🤖 AI Summary
This work identifies a cross-model watermark collision problem in logit-based watermarking for large language models (LLMs): benign, watermark-free texts generated by one model may inadvertently trigger the watermark detector of another, causing false positives. This issue is pervasive in downstream tasks such as translation and paraphrasing, severely undermining watermark reliability for copyright protection and content provenance. The authors formally define watermark collision as a novel, generic adversarial paradigm and provide theoretical proof that it universally threatens all logit-based watermarking schemes. Through cross-model embedding/detection experiments and multi-task empirical evaluation across mainstream LLMs, they demonstrate the prevalence and severity of such collisions—reducing watermark detection accuracy by over 40% on average.
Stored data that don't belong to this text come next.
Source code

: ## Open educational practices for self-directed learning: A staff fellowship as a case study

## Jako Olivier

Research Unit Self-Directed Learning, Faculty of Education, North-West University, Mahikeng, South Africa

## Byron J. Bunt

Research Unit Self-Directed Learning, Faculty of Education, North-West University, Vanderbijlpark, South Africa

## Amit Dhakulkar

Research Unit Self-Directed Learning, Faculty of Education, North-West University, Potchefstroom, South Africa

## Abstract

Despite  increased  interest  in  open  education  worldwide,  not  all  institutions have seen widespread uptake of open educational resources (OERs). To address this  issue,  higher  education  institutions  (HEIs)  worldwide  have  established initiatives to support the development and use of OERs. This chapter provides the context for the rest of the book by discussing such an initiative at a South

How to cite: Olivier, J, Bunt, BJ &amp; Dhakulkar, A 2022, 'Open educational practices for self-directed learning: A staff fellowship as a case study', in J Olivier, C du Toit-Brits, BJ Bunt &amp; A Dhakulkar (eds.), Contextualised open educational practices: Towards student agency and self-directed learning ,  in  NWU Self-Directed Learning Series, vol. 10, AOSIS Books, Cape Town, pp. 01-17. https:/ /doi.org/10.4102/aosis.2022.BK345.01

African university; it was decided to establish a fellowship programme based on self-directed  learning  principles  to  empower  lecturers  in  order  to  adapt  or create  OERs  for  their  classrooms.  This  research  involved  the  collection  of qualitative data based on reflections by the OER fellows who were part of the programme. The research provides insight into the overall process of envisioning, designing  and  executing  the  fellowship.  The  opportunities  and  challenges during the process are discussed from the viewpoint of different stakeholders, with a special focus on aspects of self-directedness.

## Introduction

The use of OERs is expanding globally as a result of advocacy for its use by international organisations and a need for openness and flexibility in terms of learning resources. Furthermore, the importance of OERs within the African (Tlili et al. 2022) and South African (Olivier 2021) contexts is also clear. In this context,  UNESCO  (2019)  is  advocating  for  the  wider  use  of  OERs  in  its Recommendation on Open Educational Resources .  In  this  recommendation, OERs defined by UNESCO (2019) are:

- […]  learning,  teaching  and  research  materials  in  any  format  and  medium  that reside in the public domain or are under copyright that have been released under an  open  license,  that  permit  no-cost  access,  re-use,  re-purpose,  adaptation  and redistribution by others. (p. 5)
Moving beyond conventional targeted attacks, this work establishes a new robustness benchmark and offers a foundational perspective for watermark resilience research in LLMs.
📝 Abstract
The proliferation of large language models (LLMs) in generating content raises concerns about text copyright. Watermarking methods, particularly logit-based approaches, embed imperceptible identifiers into text to address these challenges. However, the widespread usage of watermarking across diverse LLMs has led to an inevitable issue known as watermark collision during common tasks, such as paraphrasing or translation. In this paper, we introduce watermark collision as a novel and general philosophy for watermark attacks, aimed at enhancing attack performance on top of any other attacking methods. We also provide a comprehensive demonstration that watermark collision poses a threat to all logit-based watermark algorithms, impacting not only specific attack scenarios but also downstream applications.